By 2031, CR drugs are forecast to be the top non-GLP-1R obesity drug type, generating $5.43bn, equivalent to 35% of all sales attributed to non-GLP-1R drugs. The obesity heavyweights, Eli Lilly and Novo Nordisk, are expected to extend their dominance beyond GLP-1Rs, as they account for the top two CR drugs. By 2031, Eli Lilly’s eloralintide is forecast to lead the pack, generating $3.4bn, followed by the $771m attributed to Novo Nordisk’s cagrilintide. This expansion by the two largest obesity players into CR drugs suggests both companies are actively diversifying beyond GLP-1R drugs to secure early positions in emerging segments of obesity.
Elsewhere, the melanocortin receptor 4 represents the third largest non-GLP-1R obesity market. In 2031, this landscape is forecast to generate $2bn, a growth of over seven times the value for 2026. Sales for this category are solely attributed to one drug, Rhythm Pharmaceuticals’ setmelanotide (Imcivree), highlighting the limited competition within this space.
The obesity market is beginning to diversify, with non-GLP-1R drugs demonstrating strong long-term market potential as new mechanisms move closer to commercialisation.

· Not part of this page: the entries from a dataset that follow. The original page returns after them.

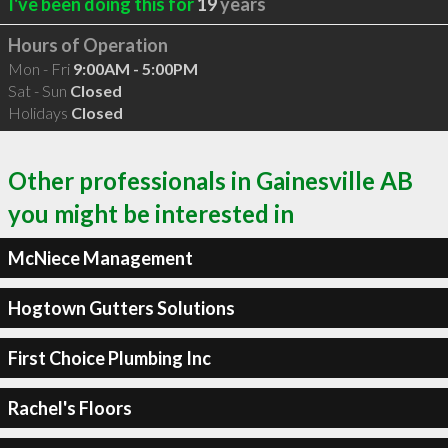
I've been doing this for
19
years
Hours of Operation
Mon - Fri
9:00AM - 5:00PM
Sat - Sun
Closed
Holidays
Closed
Other professionals in Gainesville AB
you might be interested in
McNiece Management
Hogtown Gutters Solutions
First Choice Plumbing Inc
Rachel's Floors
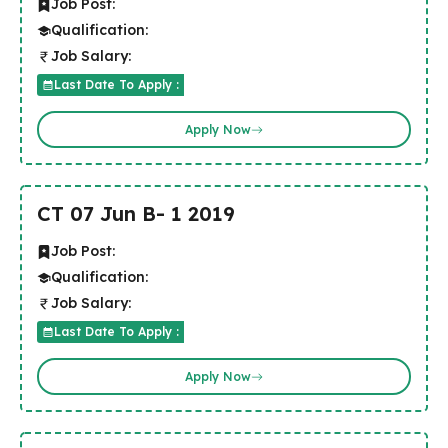
Job Post:
Qualification:
Job Salary:
Last Date To Apply :
Apply Now
CT 07 Jun B- 1 2019
Job Post:
Qualification:
Job Salary:
Last Date To Apply :
Apply Now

The key launches anticipated for 2028 are expected to facilitate the shift of this market from slow early growth to rapid expansion, reflecting confidence in alternative targets such as the CR. GLP-1R therapies are expected to remain the dominant force within obesity. However, companies are strategically investing in novel mechanisms to reduce reliance on this single drug class, securing positions within emerging segments. This diversification is likely to drive competition, expand treatment options, and reshape the long-term structure of the obesity pharmaceutical landscape.